Page extract
━━━
# International Films



## 10_0ARMY (Oct 19, 2012)

I saw Pan's Labyrinth and Battle Royal recently and loved both those films. I've realized that it definitely sucks to not enjoy great films from around the world.

What are some of yalls favorite films from other countries than your own? 


Discuss


----------



## Guild McCommunist (Oct 19, 2012)

The Raid: Redemption is really good.

So is 13 Assassins.


----------



## 10_0ARMY (Oct 19, 2012)

I just realized that there isn't a favorite movie / movie essentials thread. Any takers on starting one? Or is there one buried deep within the depths of the temp? 



Guild McCommunist said:


> The Raid: Redemption is really good.
> 
> So is 13 Assassins.



I shall look these up at once!


----------



## DinohScene (Oct 19, 2012)

Trolljegeren. 

An Norwegian folklore docustyled film.

Gwoemul.

Korean Monster movie

The Eye 1 2 3.

Chinese Horror iirc.

The Good the Bad the Weird.

Korean spaghetti western.


I actually have more asian films which are great lol


----------



## Guild McCommunist (Oct 19, 2012)

10_0ARMY said:


> I just realized that there isn't a favorite movie / movie essentials thread. Any takers on starting one? Or is there one buried deep within the depths of the temp?
> 
> 
> 
> ...



We've avoided an essentials for movies and TV because it's way too diverse and there's huge differences between countries.

Also they're both really good, The Raid is probably the greatest martial arts film of its time and possibly of all time. A really entertaining and insanely well choreographed action flick.

Also the Dollars trilogy (A Fistful of Dollars, For a Few Dollars More, and The Good, the Bad, and the Ugly) are technically Italian so I'll put those there.


----------



## Gahars (Oct 19, 2012)

I know you've already seen Pan's Labyrinth, but it bears repeating; that is a fantastic film.

If you get the chance, definitely watch In Bruges (its British, so I'll count it as international). When it comes to pitch black comedy, its hard to beat.


----------



## DinohScene (Oct 19, 2012)
━━━
(Chart analysis data)
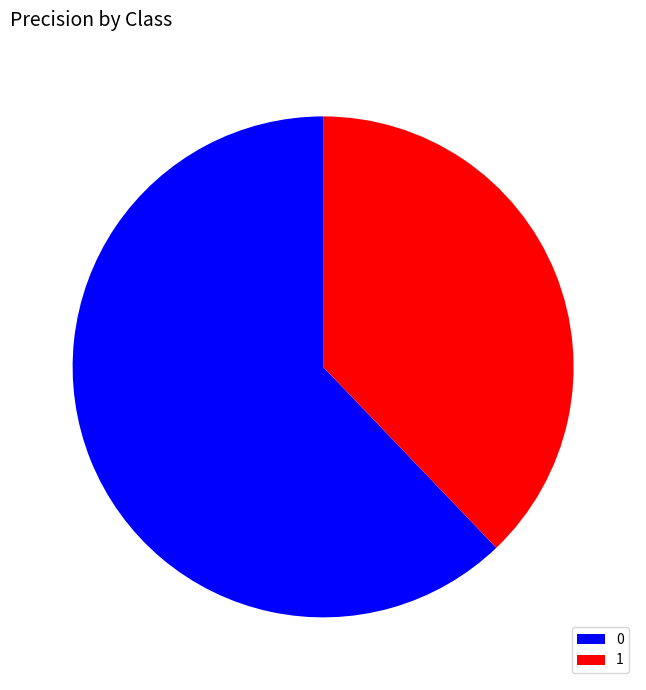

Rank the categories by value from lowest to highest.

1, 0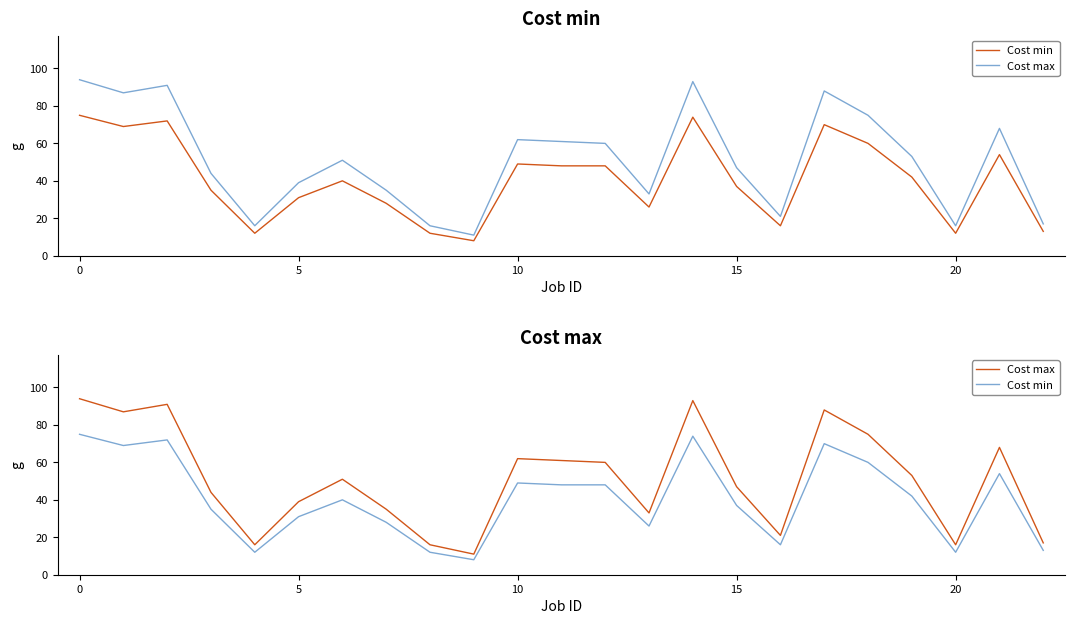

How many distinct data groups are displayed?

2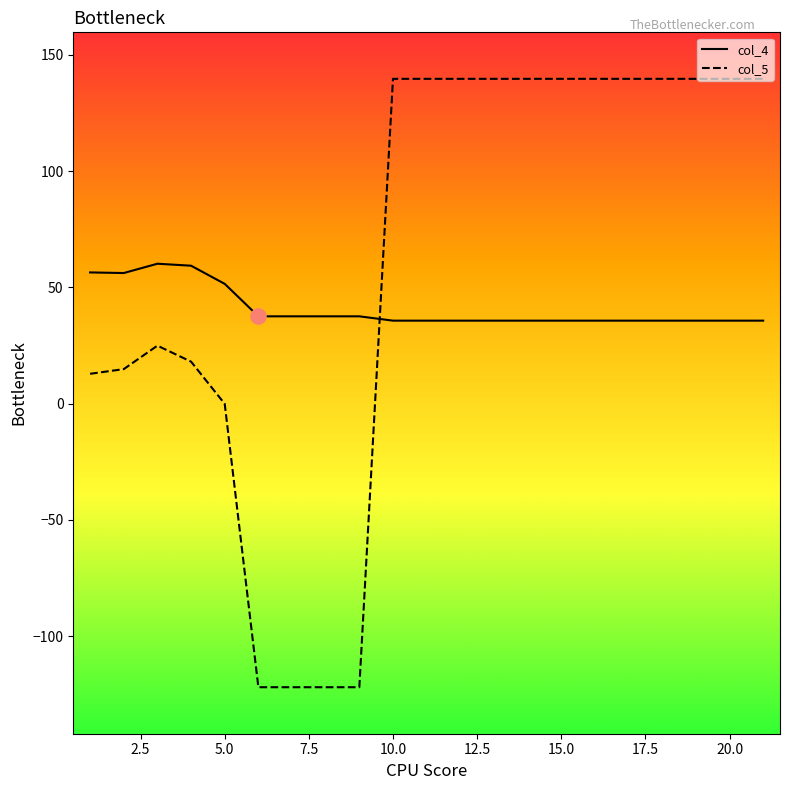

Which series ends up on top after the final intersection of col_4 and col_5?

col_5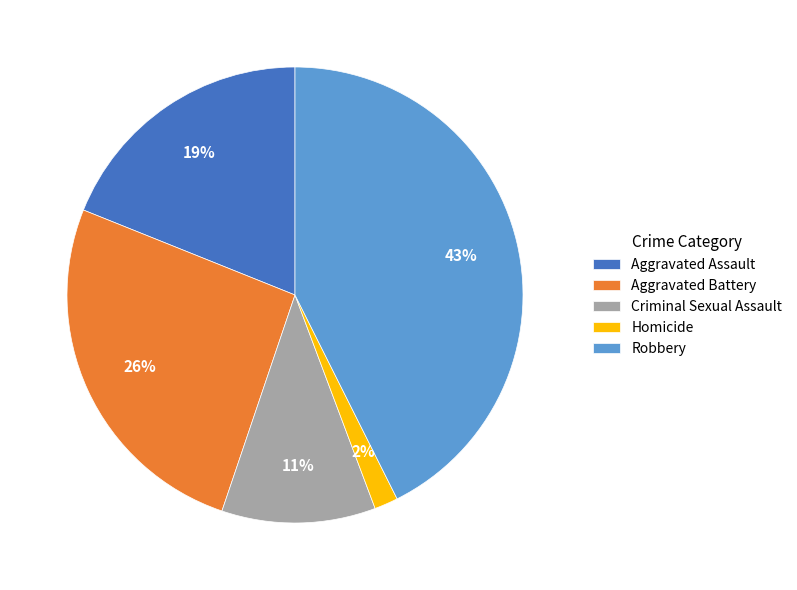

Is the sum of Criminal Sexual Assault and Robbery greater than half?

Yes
━━━
Work request 1
Rewrite the part of the international films thread that opens with the words "We've avoided an" and closes with "Gahars (Oct 19, 2012)", changing "action flick" to "action movie".
Work request 2
Pick up the international films thread where it stops and write what follows.

Task output 1
We've avoided an essentials for movies and TV because it's way too diverse and there's huge differences between countries.

Also they're both really good, The Raid is probably the greatest martial arts film of its time and possibly of all time. A really entertaining and insanely well choreographed action movie.

Also the Dollars trilogy (A Fistful of Dollars, For a Few Dollars More, and The Good, the Bad, and the Ugly) are technically Italian so I'll put those there.


----------



## Gahars (Oct 19, 2012)

Task output 2
Guild McCommunist said:


> Also the Dollars trilogy (A Fistful of Dollars, For a Few Dollars More, and The Good, the Bad, and the Ugly) are technically Italian so I'll put those there.



You just mentioned one of the greatest western if not the best western trilogy in history.


----------



## 10_0ARMY (Oct 19, 2012)

Guild McCommunist said:


> 10_0ARMY said:
> 
> 
> > I just realized that there isn't a favorite movie / movie essentials thread. Any takers on starting one? Or is there one buried deep within the depths of the temp?
> ...



Ah. That does make sense. I know I won't be short of titles to watch in the upcoming weeks. The hard part is making time to watch all of these


----------



## krazykracker1288 (Oct 19, 2012)

Leon: the professional (1994) is a great film. it stars jene reno, natalie portman, gary oldman and danny aiello. They are all well known actors in american film, but this film is french.
+1 13 assassins, love that one


----------



## Guild McCommunist (Oct 19, 2012)

Shaun of the Dead and Hot Fuzz I'd also count since they are British.

Not a movie but Spaced is great and is basically an early precursor to these two.


----------



## Ethevion (Oct 19, 2012)

Police Story. It's a Jackie Chan movie in Japanese. It isn't funny like his English movies.


----------



## DS1 (Oct 19, 2012)

Sagat said:


> Police Story. It's a Jackie Chan movie in Japanese. It isn't funny like his English movies.



Police Story is NOT Japanese -_-
But yeah, I'd recommend that and New Police Story.


----------



## Cyan (Oct 19, 2012)

One of my best movie:
My Sassy Girl (Korean) (imdb).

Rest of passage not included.